*LISTED ENTRIES*:
/---

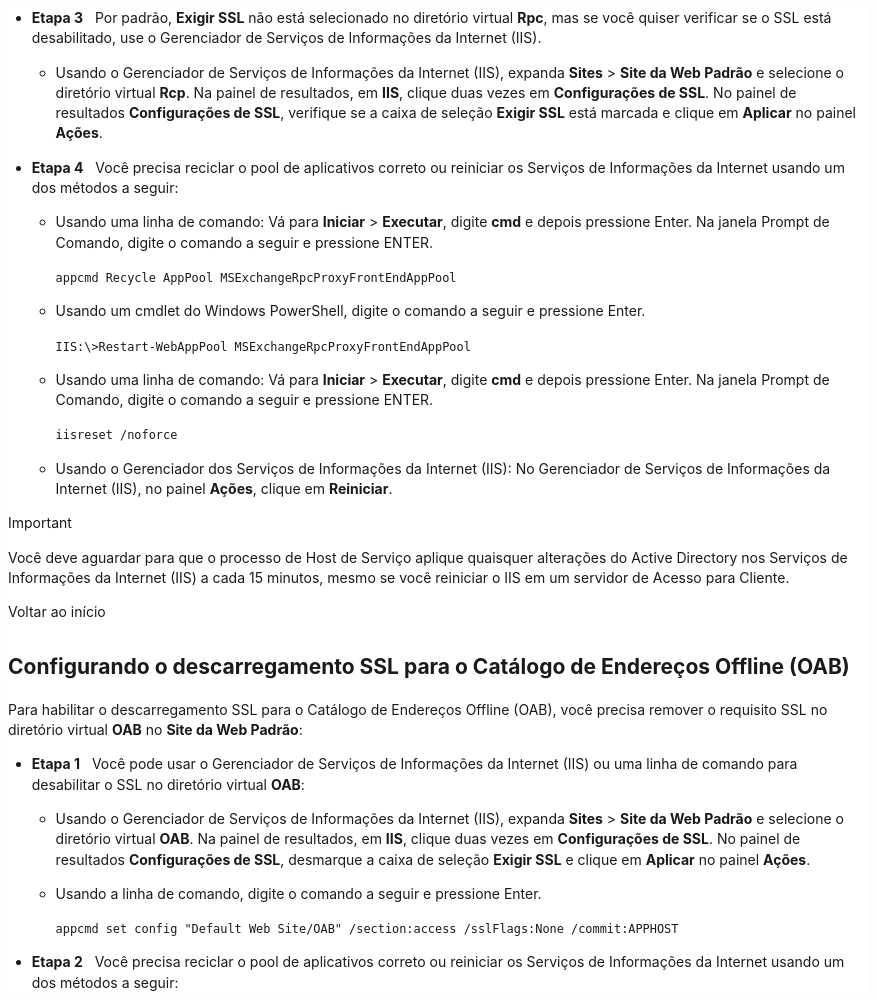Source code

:   - **Etapa 3**   Por padrão, **Exigir SSL** não está selecionado no diretório virtual **Rpc**, mas se você quiser verificar se o SSL está desabilitado, use o Gerenciador de Serviços de Informações da Internet (IIS).
    
      - Usando o Gerenciador de Serviços de Informações da Internet (IIS), expanda **Sites** \> **Site da Web Padrão** e selecione o diretório virtual **Rcp**. Na painel de resultados, em **IIS**, clique duas vezes em **Configurações de SSL**. No painel de resultados **Configurações de SSL**, verifique se a caixa de seleção **Exigir SSL** está marcada e clique em **Aplicar** no painel **Ações**.

  - **Etapa 4**   Você precisa reciclar o pool de aplicativos correto ou reiniciar os Serviços de Informações da Internet usando um dos métodos a seguir:
    
      - Usando uma linha de comando: Vá para **Iniciar** \> **Executar**, digite **cmd** e depois pressione Enter. Na janela Prompt de Comando, digite o comando a seguir e pressione ENTER.
        
            appcmd Recycle AppPool MSExchangeRpcProxyFrontEndAppPool
    
      - Usando um cmdlet do Windows PowerShell, digite o comando a seguir e pressione Enter.
        
            IIS:\>Restart-WebAppPool MSExchangeRpcProxyFrontEndAppPool
    
      - Usando uma linha de comando: Vá para **Iniciar** \> **Executar**, digite **cmd** e depois pressione Enter. Na janela Prompt de Comando, digite o comando a seguir e pressione ENTER.
        
            iisreset /noforce
    
      - Usando o Gerenciador dos Serviços de Informações da Internet (IIS): No Gerenciador de Serviços de Informações da Internet (IIS), no painel **Ações**, clique em **Reiniciar**.


> [!IMPORTANT]
> Você deve aguardar para que o processo de Host de Serviço aplique quaisquer alterações do Active Directory nos Serviços de Informações da Internet (IIS) a cada 15 minutos, mesmo se você reiniciar o IIS em um servidor de Acesso para Cliente.



Voltar ao início

## Configurando o descarregamento SSL para o Catálogo de Endereços Offline (OAB)

Para habilitar o descarregamento SSL para o Catálogo de Endereços Offline (OAB), você precisa remover o requisito SSL no diretório virtual **OAB** no **Site da Web Padrão**:

  - **Etapa 1**   Você pode usar o Gerenciador de Serviços de Informações da Internet (IIS) ou uma linha de comando para desabilitar o SSL no diretório virtual **OAB**:
    
      - Usando o Gerenciador de Serviços de Informações da Internet (IIS), expanda **Sites** \> **Site da Web Padrão** e selecione o diretório virtual **OAB**. Na painel de resultados, em **IIS**, clique duas vezes em **Configurações de SSL**. No painel de resultados **Configurações de SSL**, desmarque a caixa de seleção **Exigir SSL** e clique em **Aplicar** no painel **Ações**.
    
      - Usando a linha de comando, digite o comando a seguir e pressione Enter.
        
            appcmd set config "Default Web Site/OAB" /section:access /sslFlags:None /commit:APPHOST

  - **Etapa 2**   Você precisa reciclar o pool de aplicativos correto ou reiniciar os Serviços de Informações da Internet usando um dos métodos a seguir:
    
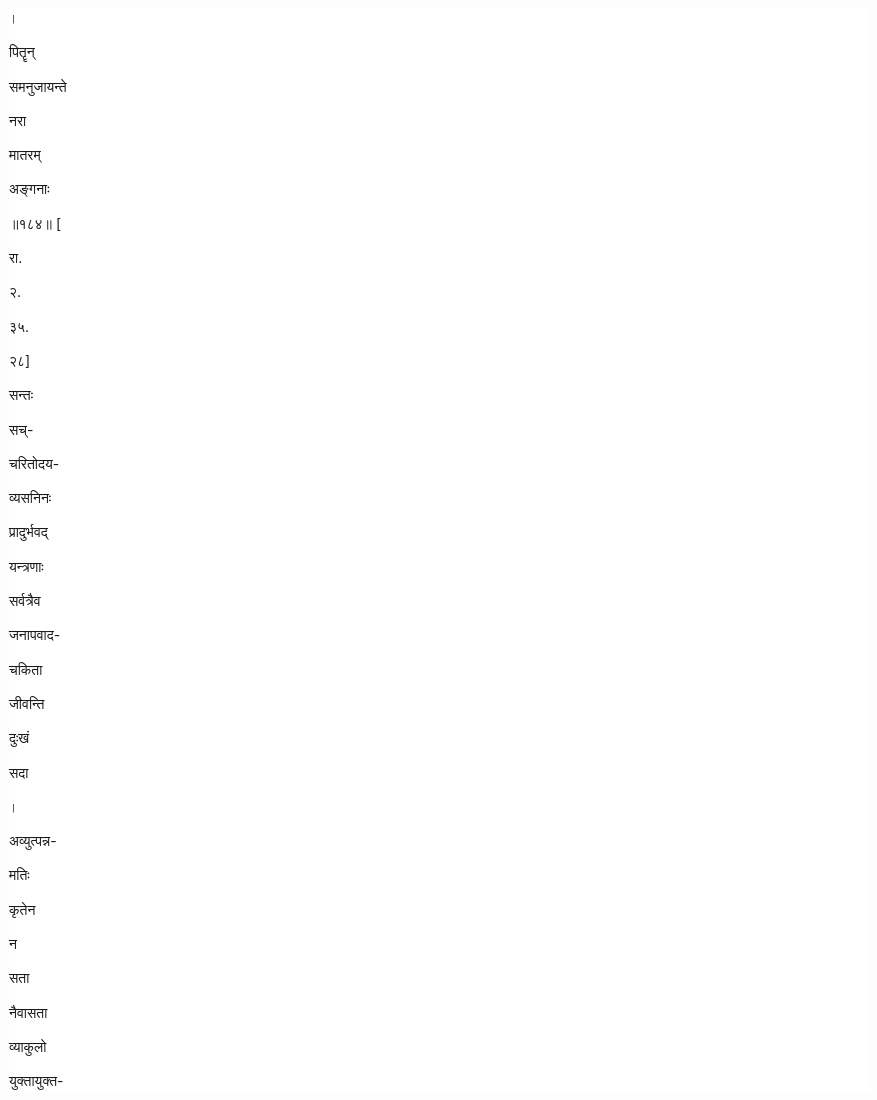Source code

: ।  

पितॄन्

समनुजायन्ते

नरा

मातरम्

अङ्गनाः

॥१८४॥ \[

रा.

२.

३५.

२८\]



सन्तः

सच्-

चरितोदय-

व्यसनिनः

प्रादुर्भवद्

यन्त्रणाः

सर्वत्रैव

जनापवाद-

चकिता

जीवन्ति

दुःखं

सदा

।  

अव्युत्पन्न-

मतिः

कृतेन

न

सता

नैवासता

व्याकुलो

युक्तायुक्त-
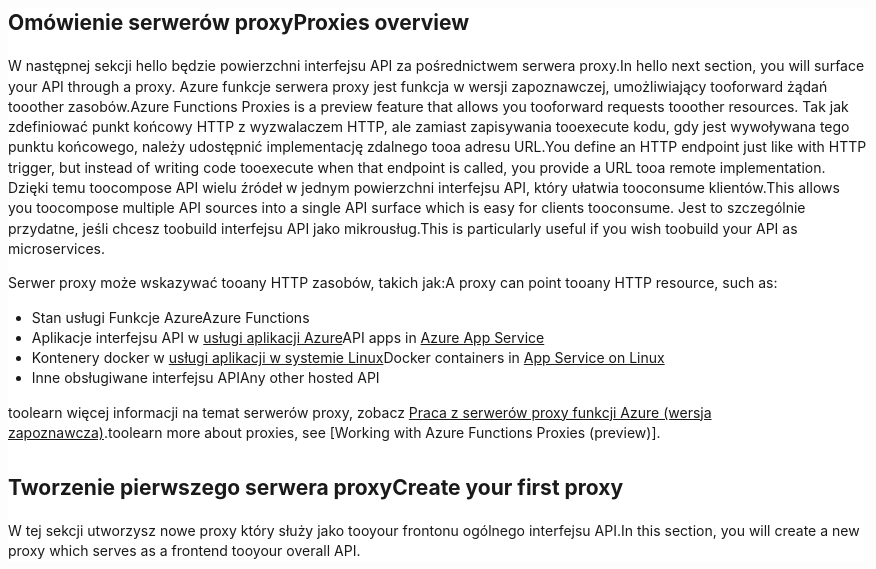 ## <a name="proxies-overview"></a><span data-ttu-id="ba2ec-149">Omówienie serwerów proxy</span><span class="sxs-lookup"><span data-stu-id="ba2ec-149">Proxies overview</span></span>

<span data-ttu-id="ba2ec-150">W następnej sekcji hello będzie powierzchni interfejsu API za pośrednictwem serwera proxy.</span><span class="sxs-lookup"><span data-stu-id="ba2ec-150">In hello next section, you will surface your API through a proxy.</span></span> <span data-ttu-id="ba2ec-151">Azure funkcje serwera proxy jest funkcja w wersji zapoznawczej, umożliwiający tooforward żądań tooother zasobów.</span><span class="sxs-lookup"><span data-stu-id="ba2ec-151">Azure Functions Proxies is a preview feature that allows you tooforward requests tooother resources.</span></span> <span data-ttu-id="ba2ec-152">Tak jak zdefiniować punkt końcowy HTTP z wyzwalaczem HTTP, ale zamiast zapisywania tooexecute kodu, gdy jest wywoływana tego punktu końcowego, należy udostępnić implementację zdalnego tooa adresu URL.</span><span class="sxs-lookup"><span data-stu-id="ba2ec-152">You define an HTTP endpoint just like with HTTP trigger, but instead of writing code tooexecute when that endpoint is called, you provide a URL tooa remote implementation.</span></span> <span data-ttu-id="ba2ec-153">Dzięki temu toocompose API wielu źródeł w jednym powierzchni interfejsu API, który ułatwia tooconsume klientów.</span><span class="sxs-lookup"><span data-stu-id="ba2ec-153">This allows you toocompose multiple API sources into a single API surface which is easy for clients tooconsume.</span></span> <span data-ttu-id="ba2ec-154">Jest to szczególnie przydatne, jeśli chcesz toobuild interfejsu API jako mikrousług.</span><span class="sxs-lookup"><span data-stu-id="ba2ec-154">This is particularly useful if you wish toobuild your API as microservices.</span></span>

<span data-ttu-id="ba2ec-155">Serwer proxy może wskazywać tooany HTTP zasobów, takich jak:</span><span class="sxs-lookup"><span data-stu-id="ba2ec-155">A proxy can point tooany HTTP resource, such as:</span></span>
- <span data-ttu-id="ba2ec-156">Stan usługi Funkcje Azure</span><span class="sxs-lookup"><span data-stu-id="ba2ec-156">Azure Functions</span></span> 
- <span data-ttu-id="ba2ec-157">Aplikacje interfejsu API w [usługi aplikacji Azure](https://docs.microsoft.com/azure/app-service/app-service-value-prop-what-is)</span><span class="sxs-lookup"><span data-stu-id="ba2ec-157">API apps in [Azure App Service](https://docs.microsoft.com/azure/app-service/app-service-value-prop-what-is)</span></span>
- <span data-ttu-id="ba2ec-158">Kontenery docker w [usługi aplikacji w systemie Linux](https://docs.microsoft.com/azure/app-service/app-service-linux-readme)</span><span class="sxs-lookup"><span data-stu-id="ba2ec-158">Docker containers in [App Service on Linux](https://docs.microsoft.com/azure/app-service/app-service-linux-readme)</span></span>
- <span data-ttu-id="ba2ec-159">Inne obsługiwane interfejsu API</span><span class="sxs-lookup"><span data-stu-id="ba2ec-159">Any other hosted API</span></span>

<span data-ttu-id="ba2ec-160">toolearn więcej informacji na temat serwerów proxy, zobacz [Praca z serwerów proxy funkcji Azure (wersja zapoznawcza)].</span><span class="sxs-lookup"><span data-stu-id="ba2ec-160">toolearn more about proxies, see [Working with Azure Functions Proxies (preview)].</span></span>

## <a name="create-your-first-proxy"></a><span data-ttu-id="ba2ec-161">Tworzenie pierwszego serwera proxy</span><span class="sxs-lookup"><span data-stu-id="ba2ec-161">Create your first proxy</span></span>

<span data-ttu-id="ba2ec-162">W tej sekcji utworzysz nowe proxy który służy jako tooyour frontonu ogólnego interfejsu API.</span><span class="sxs-lookup"><span data-stu-id="ba2ec-162">In this section, you will create a new proxy which serves as a frontend tooyour overall API.</span></span> 


[Create your first function]: https://docs.microsoft.com/azure/azure-functions/functions-create-first-azure-function
[Praca z serwerów proxy funkcji Azure (wersja zapoznawcza)]: https://docs.microsoft.com/azure/azure-functions/functions-proxies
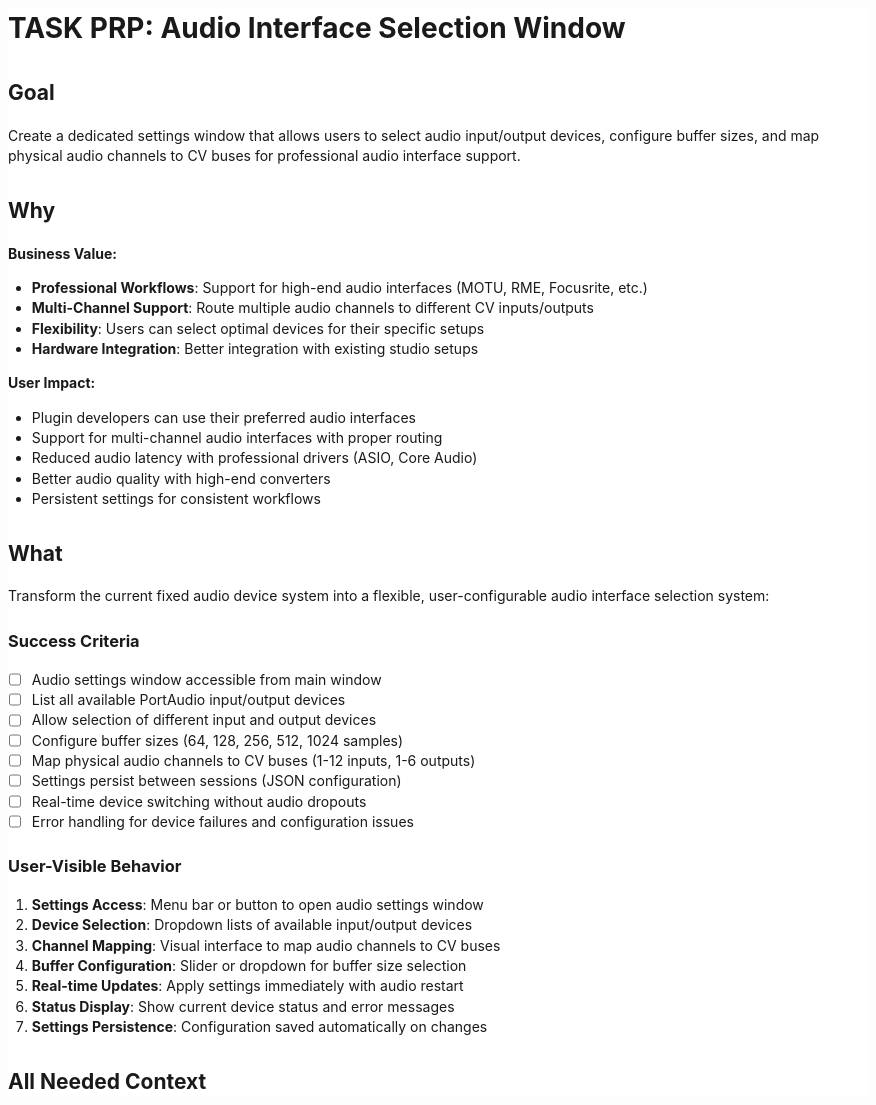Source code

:# TASK PRP: Audio Interface Selection Window

## Goal

Create a dedicated settings window that allows users to select audio input/output devices, configure buffer sizes, and map physical audio channels to CV buses for professional audio interface support.

## Why

**Business Value:**
- **Professional Workflows**: Support for high-end audio interfaces (MOTU, RME, Focusrite, etc.)
- **Multi-Channel Support**: Route multiple audio channels to different CV inputs/outputs
- **Flexibility**: Users can select optimal devices for their specific setups
- **Hardware Integration**: Better integration with existing studio setups

**User Impact:**
- Plugin developers can use their preferred audio interfaces
- Support for multi-channel audio interfaces with proper routing
- Reduced audio latency with professional drivers (ASIO, Core Audio)
- Better audio quality with high-end converters
- Persistent settings for consistent workflows

## What

Transform the current fixed audio device system into a flexible, user-configurable audio interface selection system:

### Success Criteria
- [ ] Audio settings window accessible from main window
- [ ] List all available PortAudio input/output devices
- [ ] Allow selection of different input and output devices
- [ ] Configure buffer sizes (64, 128, 256, 512, 1024 samples)
- [ ] Map physical audio channels to CV buses (1-12 inputs, 1-6 outputs)
- [ ] Settings persist between sessions (JSON configuration)
- [ ] Real-time device switching without audio dropouts
- [ ] Error handling for device failures and configuration issues

### User-Visible Behavior
1. **Settings Access**: Menu bar or button to open audio settings window
2. **Device Selection**: Dropdown lists of available input/output devices
3. **Channel Mapping**: Visual interface to map audio channels to CV buses
4. **Buffer Configuration**: Slider or dropdown for buffer size selection
5. **Real-time Updates**: Apply settings immediately with audio restart
6. **Status Display**: Show current device status and error messages
7. **Settings Persistence**: Configuration saved automatically on changes

## All Needed Context

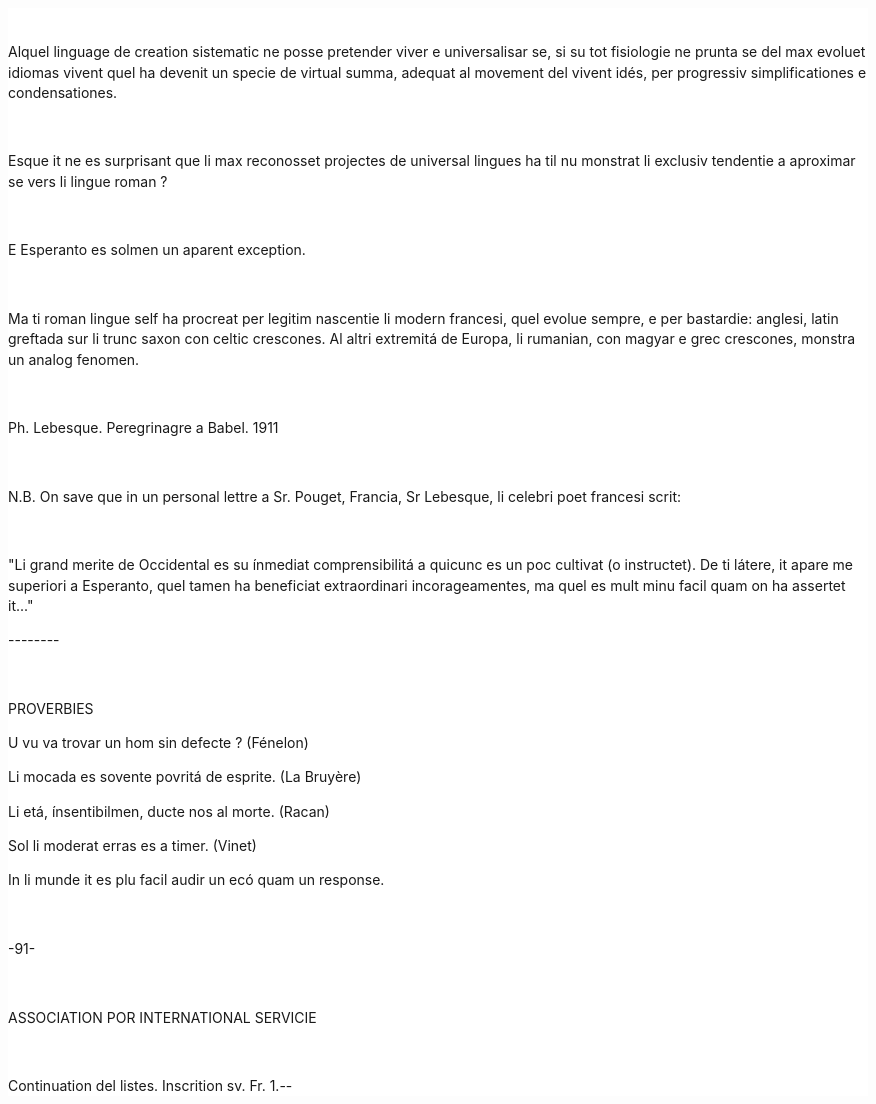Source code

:  

Alquel linguage de creation sistematic ne posse pretender viver e
universalisar se, si su tot fisiologie ne prunta se del max evoluet
idiomas vivent quel ha devenit un specie de virtual summa, adequat al
movement del vivent idés, per progressiv simplificationes e
condensationes.

 

Esque it ne es surprisant que li max reconosset projectes de universal
lingues ha til nu monstrat li exclusiv tendentie a aproximar se vers li
lingue roman ?

 

E Esperanto es solmen un aparent exception.

 

Ma ti roman lingue self ha procreat per legitim nascentie li modern
francesi, quel evolue sempre, e per bastardie: anglesi, latin greftada
sur li trunc saxon con celtic crescones. Al altri extremitá de Europa,
li rumanian, con magyar e grec crescones, monstra un analog fenomen.

 

Ph. Lebesque. Peregrinagre a Babel. 1911

 

N.B. On save que in un personal lettre a Sr. Pouget, Francia, Sr
Lebesque, li celebri poet francesi scrit:

 

\"Li grand merite de Occidental es su ínmediat comprensibilitá a quicunc
es un poc cultivat (o instructet). De ti látere, it apare me superiori a
Esperanto, quel tamen ha beneficiat extraordinari incorageamentes, ma
quel es mult minu facil quam on ha assertet it\...\"

\-\-\-\-\-\-\--

 

PROVERBIES

U vu va trovar un hom sin defecte ? (Fénelon)

Li mocada es sovente povritá de esprite. (La Bruyère)

Li etá, ínsentibilmen, ducte nos al morte. (Racan)

Sol li moderat erras es a timer. (Vinet)

In li munde it es plu facil audir un ecó quam un response.

 

-91-

 

ASSOCIATION POR INTERNATIONAL SERVICIE

 

Continuation del listes. Inscrition sv. Fr. 1.\--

\---

*TASK GOAL*: Copy out all lines above holding "inputs".

*ANSWER*:
- **Multi-Channel Support**: Route multiple audio channels to different CV inputs/outputs
- [ ] Map physical audio channels to CV buses (1-12 inputs, 1-6 outputs)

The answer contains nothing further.